The Read-Aloud Handbook by Jim Trelease
Author:Jim Trelease [Trelease, Jim]
Language: eng
Format: epub
ISBN: 9781101613863
Publisher: Penguin Group US
Published: 2013-06-24T16:00:00+00:00
In case you weren’t keeping score, that’s an eighty-word sentence, normally not a thirteen-year-old’s reading fare. But I was willing to wade through it to get the scoop on this guy Ben Hogan. That’s an important point. Personal interest can be a powerful driving force with boys, whether that interest is sports, auto repair, model racing, war, music, or computers. The window of opportunity through which you can reach his mind might only stay open a short while, so allow as much through it as the child is willing to consume.
I like to think of those SI writers as my early writing coaches. Most people are affected one way or another by the words and people they hang around with. Few people write doggerel after reading good literature. Granted, they may not write exactly like Dickens after reading him, but they certainly recognize the difference between him and junk. Exposure to great writing can only have a positive effect, especially if the writing is willingly absorbed.
The first time my own name appeared in print was in Sports Illustrated, November 28, 1955, when I was listed as a contributor to the U.S. Olympic team by purchasing a $10 membership card to make-believe Happy Knoll Country Club. For two years the magazine serialized a novel (Life at Happy Knoll) by the social critic and novelist J. P. Marquand, in which he satirically explored the machinations of the board members at a fictitious country club. Did this fourteen-year-old understand all the social commentary tucked into the series? No, but it gave me a good idea of how rich people maneuvered in their world and how decidedly different their secrets were from mine. You might call it “secret stuff” from the boardroom, and I gobbled it up.
Secret stuff is another driving force with boys (the stuff we think the grown-ups don’t want us to know), and it was on my mind one day in ninth grade when I picked up a copy of My Six Convicts: A Psychologist’s Three Years in Fort Leavenworth by Donald Powell Wilson. I’d stumbled on it in the adult section of the North Plainfield public library and the cover convinced me this was something really secret. I didn’t know a single psychologist or convict but I was willing to bet there was a ton of stuff in there I wasn’t supposed to know. Secret stuff.

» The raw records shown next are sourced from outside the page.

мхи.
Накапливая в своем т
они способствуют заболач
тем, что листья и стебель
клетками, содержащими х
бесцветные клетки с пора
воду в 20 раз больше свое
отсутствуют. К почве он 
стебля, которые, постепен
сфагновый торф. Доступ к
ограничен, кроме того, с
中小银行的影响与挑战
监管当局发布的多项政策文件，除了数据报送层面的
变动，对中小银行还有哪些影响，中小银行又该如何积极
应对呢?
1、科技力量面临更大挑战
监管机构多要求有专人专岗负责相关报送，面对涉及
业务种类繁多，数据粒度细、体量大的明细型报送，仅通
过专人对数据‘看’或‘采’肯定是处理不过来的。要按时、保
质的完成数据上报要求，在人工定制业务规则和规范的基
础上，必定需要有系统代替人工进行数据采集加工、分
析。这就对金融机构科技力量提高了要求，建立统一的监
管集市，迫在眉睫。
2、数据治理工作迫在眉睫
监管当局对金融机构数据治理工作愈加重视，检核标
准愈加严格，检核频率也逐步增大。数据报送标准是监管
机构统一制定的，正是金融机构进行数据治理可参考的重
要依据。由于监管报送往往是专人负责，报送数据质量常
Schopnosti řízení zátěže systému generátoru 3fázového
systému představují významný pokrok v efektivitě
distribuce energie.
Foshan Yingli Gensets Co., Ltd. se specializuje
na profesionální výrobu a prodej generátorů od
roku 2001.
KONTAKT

A California professor, Jo Stanchfield, once told me that girls tend to be extrinsically motivated in their reading (favoring the choices of their peers, mom, and teacher), while boys are intrinsically motivated (favoring what they themselves are interested in). I agree. Call it selfish or pragmatic, but guys are drawn more to what interests them, not what interests the crowd. That certainly was the case with Convicts. And it was going to change my life.
The book was as revealing as I had hoped, and I used it as my first book report for my freshman English teacher, Mr. Alvin R. Schmidt. I can’t recall ever writing a book report in the years before this, although there must have been others.